Our client is an international company specialized in medical devices.

Description

• Maintain Instructions For Use (IFU) for our medical devices, ensuring compliance with regulatory standards.
• Register medical devices in various regulatory databases (e.g., GUDID in the USA, Saudi Arabia, Eudamed) using data extraction tools.
• Coordinate changes including translations of IFUs and organize product data in registration databases across multiple countries.
• Collaborate closely with internal teams (R&D, Regulatory Affairs, Marketing, Purchasing) and external partners (translators, printers) to manage changes to IFUs efficiently.
• Gather and summarize key information to manage updates to IFUs accurately and timely.
• Ensure the regulatory compliance of medical devices in various markets worldwide.

Profile

• Previous experience (preferably 3-5 years) in the management of Instructions For Use for medical devices or drugs.

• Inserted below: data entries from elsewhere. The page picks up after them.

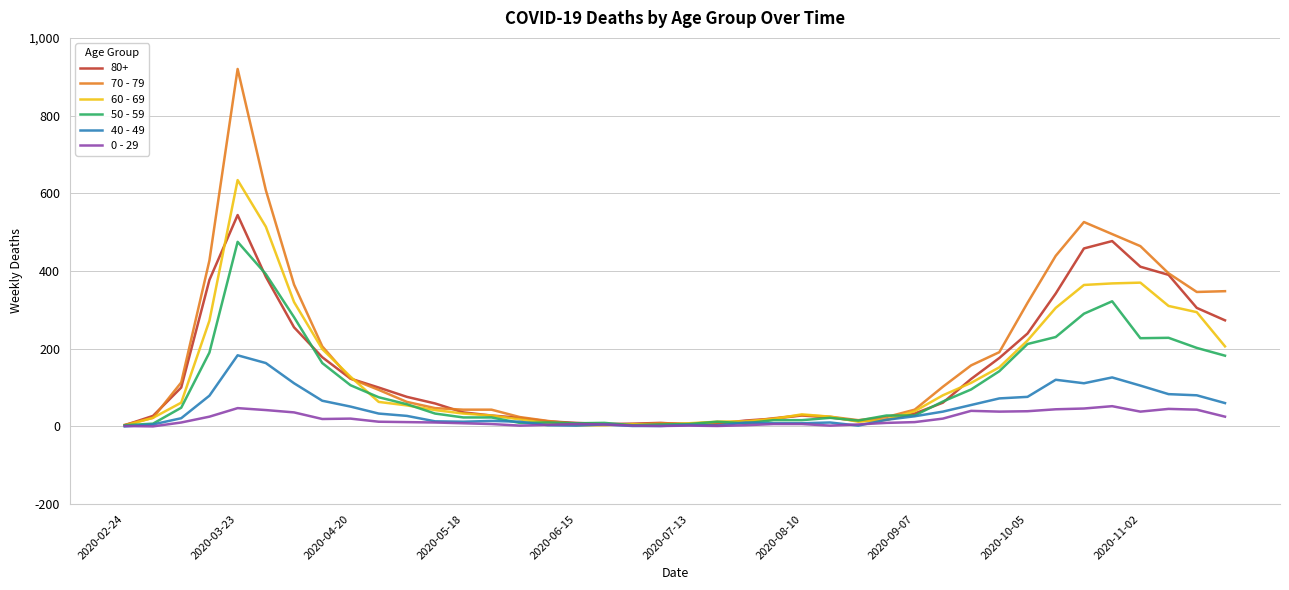

At how many categories does at least one series exceed 907?

1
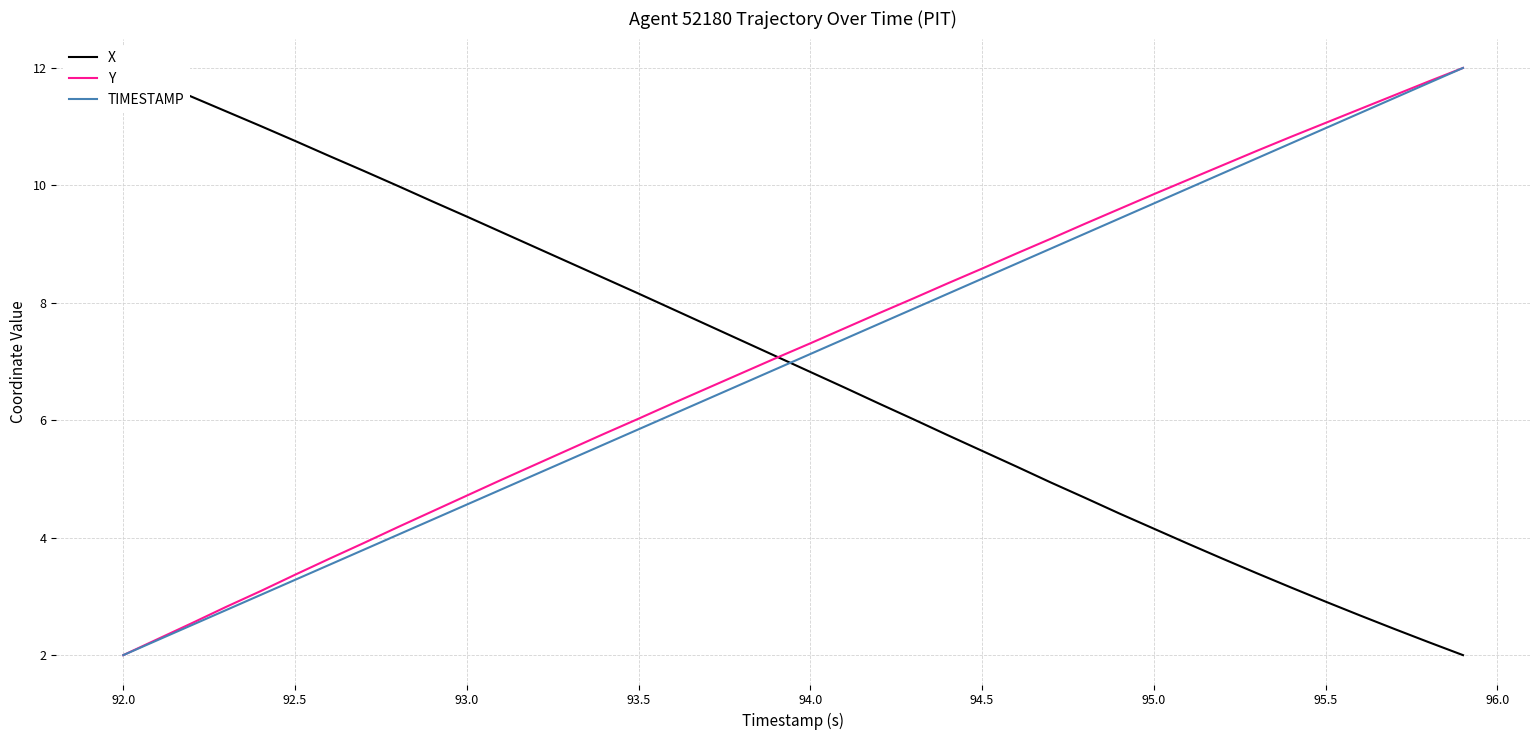

Is it true that Y equals 3.2 at 93.0?

False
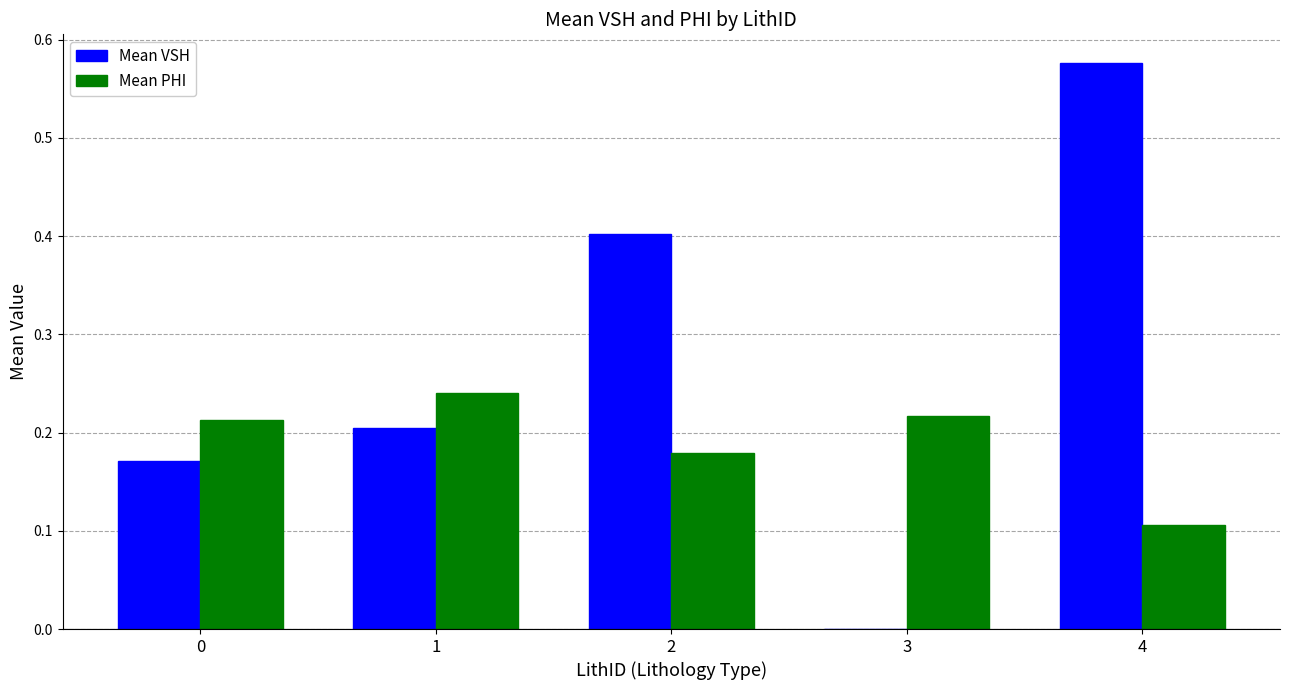

Which series changed the most between 3 and 4?

Mean VSH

• Familiarity with the structure of technical documentation and proficient in using Adobe Acrobat and Indesign for document modification.

• Skilled in using Excel for the management of product data in regulatory databases.

• Knowledge of ISO 13485:2016 and other relevant regulatory standards.

• Bachelor's degree in a relevant field (Technical Writing, Engineering, Regulatory Affairs, or similar).

Job Offer

Great opportunity to join an amazing team and take the lead on challenging projects.